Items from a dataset
_ _ _ _ _ _ _
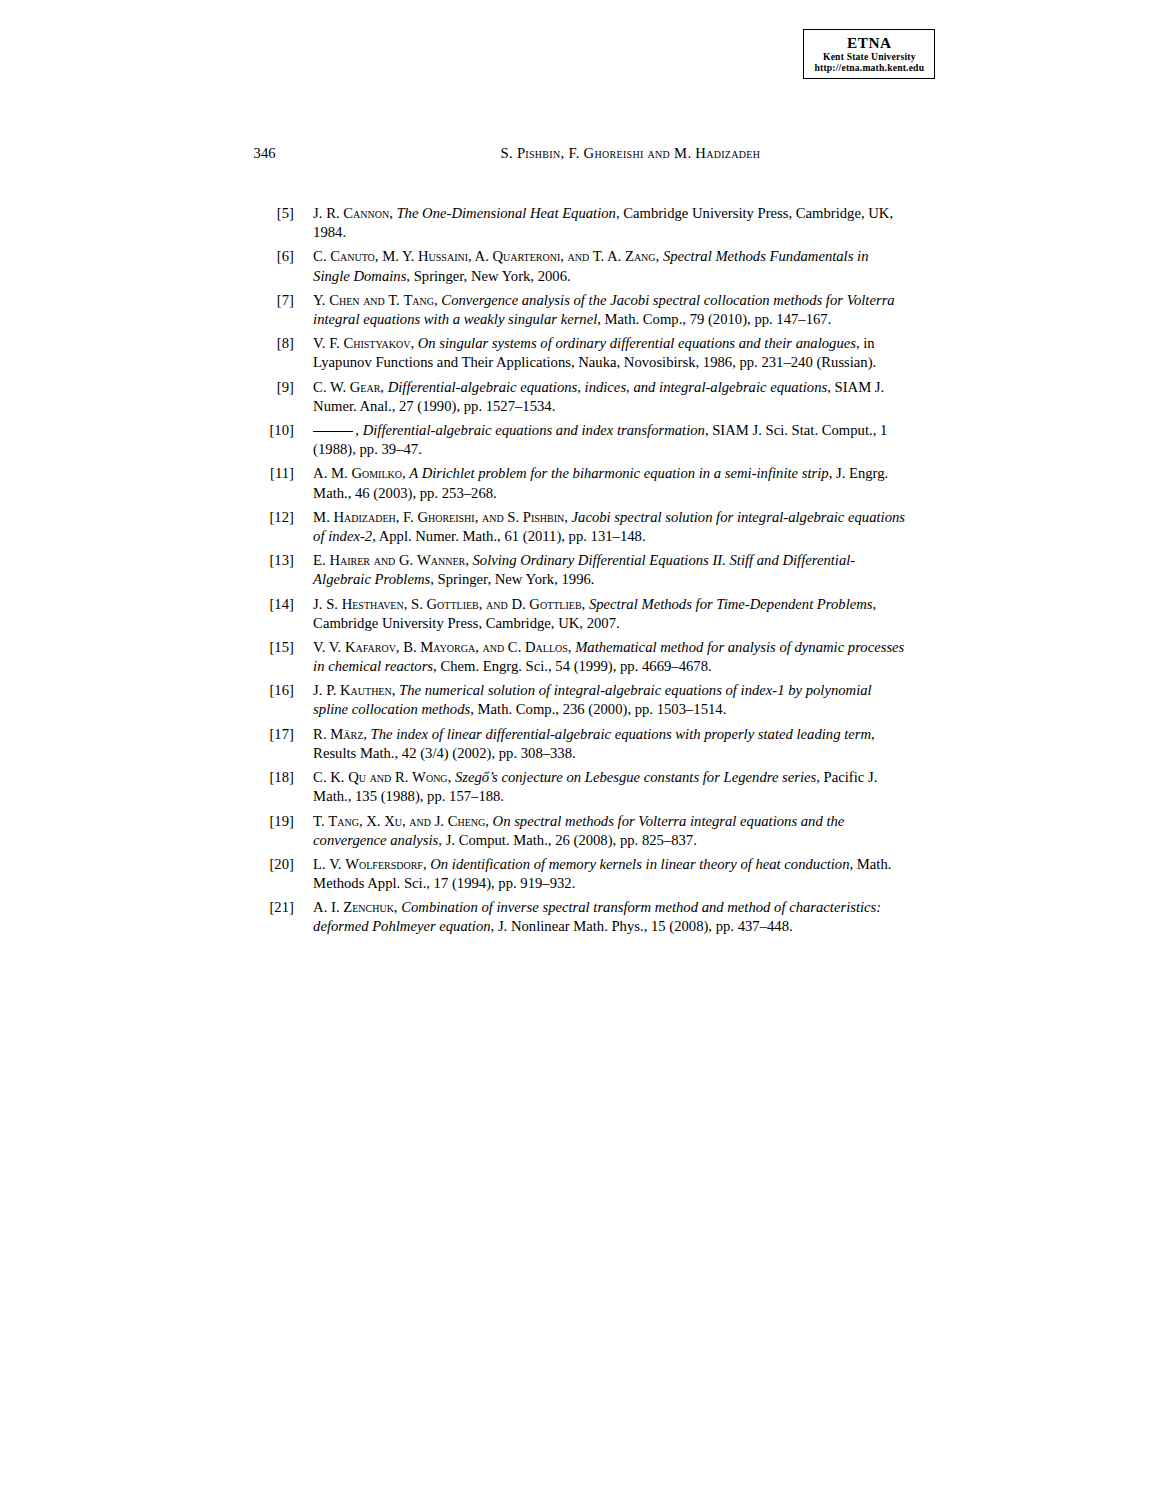ETNA
Kent State University
http://etna.math.kent.edu
346
S. Pishbin, F. Ghoreishi and M. Hadizadeh
[5] J. R. Cannon, The One-Dimensional Heat Equation, Cambridge University Press, Cambridge, UK, 1984.
[6] C. Canuto, M. Y. Hussaini, A. Quarteroni, and T. A. Zang, Spectral Methods Fundamentals in Single Domains, Springer, New York, 2006.
[7] Y. Chen and T. Tang, Convergence analysis of the Jacobi spectral collocation methods for Volterra integral equations with a weakly singular kernel, Math. Comp., 79 (2010), pp. 147–167.
[8] V. F. Chistyakov, On singular systems of ordinary differential equations and their analogues, in Lyapunov Functions and Their Applications, Nauka, Novosibirsk, 1986, pp. 231–240 (Russian).
[9] C. W. Gear, Differential-algebraic equations, indices, and integral-algebraic equations, SIAM J. Numer. Anal., 27 (1990), pp. 1527–1534.
[10] , Differential-algebraic equations and index transformation, SIAM J. Sci. Stat. Comput., 1 (1988), pp. 39–47.
[11] A. M. Gomilko, A Dirichlet problem for the biharmonic equation in a semi-infinite strip, J. Engrg. Math., 46 (2003), pp. 253–268.
[12] M. Hadizadeh, F. Ghoreishi, and S. Pishbin, Jacobi spectral solution for integral-algebraic equations of index-2, Appl. Numer. Math., 61 (2011), pp. 131–148.
[13] E. Hairer and G. Wanner, Solving Ordinary Differential Equations II. Stiff and Differential-Algebraic Problems, Springer, New York, 1996.
[14] J. S. Hesthaven, S. Gottlieb, and D. Gottlieb, Spectral Methods for Time-Dependent Problems, Cambridge University Press, Cambridge, UK, 2007.
[15] V. V. Kafarov, B. Mayorga, and C. Dallos, Mathematical method for analysis of dynamic processes in chemical reactors, Chem. Engrg. Sci., 54 (1999), pp. 4669–4678.
[16] J. P. Kauthen, The numerical solution of integral-algebraic equations of index-1 by polynomial spline collocation methods, Math. Comp., 236 (2000), pp. 1503–1514.
[17] R. März, The index of linear differential-algebraic equations with properly stated leading term, Results Math., 42 (3/4) (2002), pp. 308–338.
[18] C. K. Qu and R. Wong, Szegő’s conjecture on Lebesgue constants for Legendre series, Pacific J. Math., 135 (1988), pp. 157–188.
[19] T. Tang, X. Xu, and J. Cheng, On spectral methods for Volterra integral equations and the convergence analysis, J. Comput. Math., 26 (2008), pp. 825–837.
[20] L. V. Wolfersdorf, On identification of memory kernels in linear theory of heat conduction, Math. Methods Appl. Sci., 17 (1994), pp. 919–932.
[21] A. I. Zenchuk, Combination of inverse spectral transform method and method of characteristics: deformed Pohlmeyer equation, J. Nonlinear Math. Phys., 15 (2008), pp. 437–448.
_ _ _ _ _ _ _
What the task asks.
Repeat the records above exactly. Pictures do not belong in the copy.

Answer below.
ETNA
Kent State University
http://etna.math.kent.edu
346
S. Pishbin, F. Ghoreishi and M. Hadizadeh
[5] J. R. Cannon, The One-Dimensional Heat Equation, Cambridge University Press, Cambridge, UK, 1984.
[6] C. Canuto, M. Y. Hussaini, A. Quarteroni, and T. A. Zang, Spectral Methods Fundamentals in Single Domains, Springer, New York, 2006.
[7] Y. Chen and T. Tang, Convergence analysis of the Jacobi spectral collocation methods for Volterra integral equations with a weakly singular kernel, Math. Comp., 79 (2010), pp. 147–167.
[8] V. F. Chistyakov, On singular systems of ordinary differential equations and their analogues, in Lyapunov Functions and Their Applications, Nauka, Novosibirsk, 1986, pp. 231–240 (Russian).
[9] C. W. Gear, Differential-algebraic equations, indices, and integral-algebraic equations, SIAM J. Numer. Anal., 27 (1990), pp. 1527–1534.
[10] , Differential-algebraic equations and index transformation, SIAM J. Sci. Stat. Comput., 1 (1988), pp. 39–47.
[11] A. M. Gomilko, A Dirichlet problem for the biharmonic equation in a semi-infinite strip, J. Engrg. Math., 46 (2003), pp. 253–268.
[12] M. Hadizadeh, F. Ghoreishi, and S. Pishbin, Jacobi spectral solution for integral-algebraic equations of index-2, Appl. Numer. Math., 61 (2011), pp. 131–148.
[13] E. Hairer and G. Wanner, Solving Ordinary Differential Equations II. Stiff and Differential-Algebraic Problems, Springer, New York, 1996.
[14] J. S. Hesthaven, S. Gottlieb, and D. Gottlieb, Spectral Methods for Time-Dependent Problems, Cambridge University Press, Cambridge, UK, 2007.
[15] V. V. Kafarov, B. Mayorga, and C. Dallos, Mathematical method for analysis of dynamic processes in chemical reactors, Chem. Engrg. Sci., 54 (1999), pp. 4669–4678.
[16] J. P. Kauthen, The numerical solution of integral-algebraic equations of index-1 by polynomial spline collocation methods, Math. Comp., 236 (2000), pp. 1503–1514.
[17] R. März, The index of linear differential-algebraic equations with properly stated leading term, Results Math., 42 (3/4) (2002), pp. 308–338.
[18] C. K. Qu and R. Wong, Szegő’s conjecture on Lebesgue constants for Legendre series, Pacific J. Math., 135 (1988), pp. 157–188.
[19] T. Tang, X. Xu, and J. Cheng, On spectral methods for Volterra integral equations and the convergence analysis, J. Comput. Math., 26 (2008), pp. 825–837.
[20] L. V. Wolfersdorf, On identification of memory kernels in linear theory of heat conduction, Math. Methods Appl. Sci., 17 (1994), pp. 919–932.
[21] A. I. Zenchuk, Combination of inverse spectral transform method and method of characteristics: deformed Pohlmeyer equation, J. Nonlinear Math. Phys., 15 (2008), pp. 437–448.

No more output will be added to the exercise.